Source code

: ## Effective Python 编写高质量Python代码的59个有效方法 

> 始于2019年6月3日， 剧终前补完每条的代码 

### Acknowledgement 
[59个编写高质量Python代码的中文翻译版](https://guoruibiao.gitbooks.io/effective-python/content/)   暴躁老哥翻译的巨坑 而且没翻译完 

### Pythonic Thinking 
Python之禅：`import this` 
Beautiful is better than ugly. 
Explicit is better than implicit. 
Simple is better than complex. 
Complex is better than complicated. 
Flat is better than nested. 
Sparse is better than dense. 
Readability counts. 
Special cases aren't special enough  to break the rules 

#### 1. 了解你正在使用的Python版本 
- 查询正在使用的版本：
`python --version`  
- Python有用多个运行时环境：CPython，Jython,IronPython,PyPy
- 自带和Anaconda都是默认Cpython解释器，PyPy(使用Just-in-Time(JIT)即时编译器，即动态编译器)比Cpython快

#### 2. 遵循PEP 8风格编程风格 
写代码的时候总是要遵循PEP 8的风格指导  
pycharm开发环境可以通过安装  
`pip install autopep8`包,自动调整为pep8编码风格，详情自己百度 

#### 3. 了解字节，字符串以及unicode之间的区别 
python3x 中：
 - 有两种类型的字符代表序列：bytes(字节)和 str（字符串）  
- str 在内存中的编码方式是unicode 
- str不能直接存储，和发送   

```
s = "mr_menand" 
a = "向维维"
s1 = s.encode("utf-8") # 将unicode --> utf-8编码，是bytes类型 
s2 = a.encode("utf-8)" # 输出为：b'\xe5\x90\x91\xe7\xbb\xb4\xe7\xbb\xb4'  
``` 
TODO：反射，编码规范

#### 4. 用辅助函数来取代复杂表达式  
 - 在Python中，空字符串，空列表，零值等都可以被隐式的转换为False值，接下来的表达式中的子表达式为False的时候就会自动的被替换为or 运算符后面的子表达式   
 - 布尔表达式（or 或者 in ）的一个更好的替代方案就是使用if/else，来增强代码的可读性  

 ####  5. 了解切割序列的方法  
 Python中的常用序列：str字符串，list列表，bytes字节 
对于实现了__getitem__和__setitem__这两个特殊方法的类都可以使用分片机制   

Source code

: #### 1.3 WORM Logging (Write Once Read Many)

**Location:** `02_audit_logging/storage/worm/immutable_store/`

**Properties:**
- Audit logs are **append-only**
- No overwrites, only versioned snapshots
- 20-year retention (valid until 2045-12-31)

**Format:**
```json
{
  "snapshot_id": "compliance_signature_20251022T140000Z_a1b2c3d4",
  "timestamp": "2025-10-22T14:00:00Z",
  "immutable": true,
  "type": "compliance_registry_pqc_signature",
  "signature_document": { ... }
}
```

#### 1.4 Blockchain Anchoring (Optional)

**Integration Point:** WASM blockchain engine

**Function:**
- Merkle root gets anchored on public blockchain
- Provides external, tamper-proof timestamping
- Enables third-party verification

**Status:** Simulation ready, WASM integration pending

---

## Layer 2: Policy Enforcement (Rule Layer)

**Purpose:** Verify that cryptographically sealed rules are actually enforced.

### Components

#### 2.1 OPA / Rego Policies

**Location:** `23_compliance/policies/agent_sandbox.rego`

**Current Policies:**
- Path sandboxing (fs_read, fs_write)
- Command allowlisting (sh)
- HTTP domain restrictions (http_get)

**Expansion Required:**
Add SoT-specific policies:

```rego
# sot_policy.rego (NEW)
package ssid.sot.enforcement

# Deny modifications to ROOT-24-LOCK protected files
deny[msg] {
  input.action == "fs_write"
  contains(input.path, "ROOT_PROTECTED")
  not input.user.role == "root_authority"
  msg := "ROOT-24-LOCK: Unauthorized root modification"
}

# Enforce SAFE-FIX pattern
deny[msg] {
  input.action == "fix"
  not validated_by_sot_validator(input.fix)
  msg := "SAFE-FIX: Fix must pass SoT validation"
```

§

▶ **WORK REQUIRED**: Would you return all of the data exactly as it stands above?

▶ **ANSWER TO THE EXERCISE**:
Source code

: ## Effective Python 编写高质量Python代码的59个有效方法 

> 始于2019年6月3日， 剧终前补完每条的代码 

### Acknowledgement 
[59个编写高质量Python代码的中文翻译版](https://guoruibiao.gitbooks.io/effective-python/content/)   暴躁老哥翻译的巨坑 而且没翻译完 

### Pythonic Thinking 
Python之禅：`import this` 
Beautiful is better than ugly. 
Explicit is better than implicit. 
Simple is better than complex. 
Complex is better than complicated. 
Flat is better than nested. 
Sparse is better than dense. 
Readability counts. 
Special cases aren't special enough  to break the rules 

#### 1. 了解你正在使用的Python版本 
- 查询正在使用的版本：
`python --version`  
- Python有用多个运行时环境：CPython，Jython,IronPython,PyPy
- 自带和Anaconda都是默认Cpython解释器，PyPy(使用Just-in-Time(JIT)即时编译器，即动态编译器)比Cpython快

#### 2. 遵循PEP 8风格编程风格 
写代码的时候总是要遵循PEP 8的风格指导  
pycharm开发环境可以通过安装  
`pip install autopep8`包,自动调整为pep8编码风格，详情自己百度 

#### 3. 了解字节，字符串以及unicode之间的区别 
python3x 中：
 - 有两种类型的字符代表序列：bytes(字节)和 str（字符串）  
- str 在内存中的编码方式是unicode 
- str不能直接存储，和发送   

```
s = "mr_menand" 
a = "向维维"
s1 = s.encode("utf-8") # 将unicode --> utf-8编码，是bytes类型 
s2 = a.encode("utf-8)" # 输出为：b'\xe5\x90\x91\xe7\xbb\xb4\xe7\xbb\xb4'  
``` 
TODO：反射，编码规范

#### 4. 用辅助函数来取代复杂表达式  
 - 在Python中，空字符串，空列表，零值等都可以被隐式的转换为False值，接下来的表达式中的子表达式为False的时候就会自动的被替换为or 运算符后面的子表达式   
 - 布尔表达式（or 或者 in ）的一个更好的替代方案就是使用if/else，来增强代码的可读性  

 ####  5. 了解切割序列的方法  
 Python中的常用序列：str字符串，list列表，bytes字节 
对于实现了__getitem__和__setitem__这两个特殊方法的类都可以使用分片机制   

Source code

: #### 1.3 WORM Logging (Write Once Read Many)

**Location:** `02_audit_logging/storage/worm/immutable_store/`

**Properties:**
- Audit logs are **append-only**
- No overwrites, only versioned snapshots
- 20-year retention (valid until 2045-12-31)

**Format:**
```json
{
  "snapshot_id": "compliance_signature_20251022T140000Z_a1b2c3d4",
  "timestamp": "2025-10-22T14:00:00Z",
  "immutable": true,
  "type": "compliance_registry_pqc_signature",
  "signature_document": { ... }
}
```

#### 1.4 Blockchain Anchoring (Optional)

**Integration Point:** WASM blockchain engine

**Function:**
- Merkle root gets anchored on public blockchain
- Provides external, tamper-proof timestamping
- Enables third-party verification

**Status:** Simulation ready, WASM integration pending

---

## Layer 2: Policy Enforcement (Rule Layer)

**Purpose:** Verify that cryptographically sealed rules are actually enforced.

### Components

#### 2.1 OPA / Rego Policies

**Location:** `23_compliance/policies/agent_sandbox.rego`

**Current Policies:**
- Path sandboxing (fs_read, fs_write)
- Command allowlisting (sh)
- HTTP domain restrictions (http_get)

**Expansion Required:**
Add SoT-specific policies:

```rego
# sot_policy.rego (NEW)
package ssid.sot.enforcement

# Deny modifications to ROOT-24-LOCK protected files
deny[msg] {
  input.action == "fs_write"
  contains(input.path, "ROOT_PROTECTED")
  not input.user.role == "root_authority"
  msg := "ROOT-24-LOCK: Unauthorized root modification"
}

# Enforce SAFE-FIX pattern
deny[msg] {
  input.action == "fix"
  not validated_by_sot_validator(input.fix)
  msg := "SAFE-FIX: Fix must pass SoT validation"
```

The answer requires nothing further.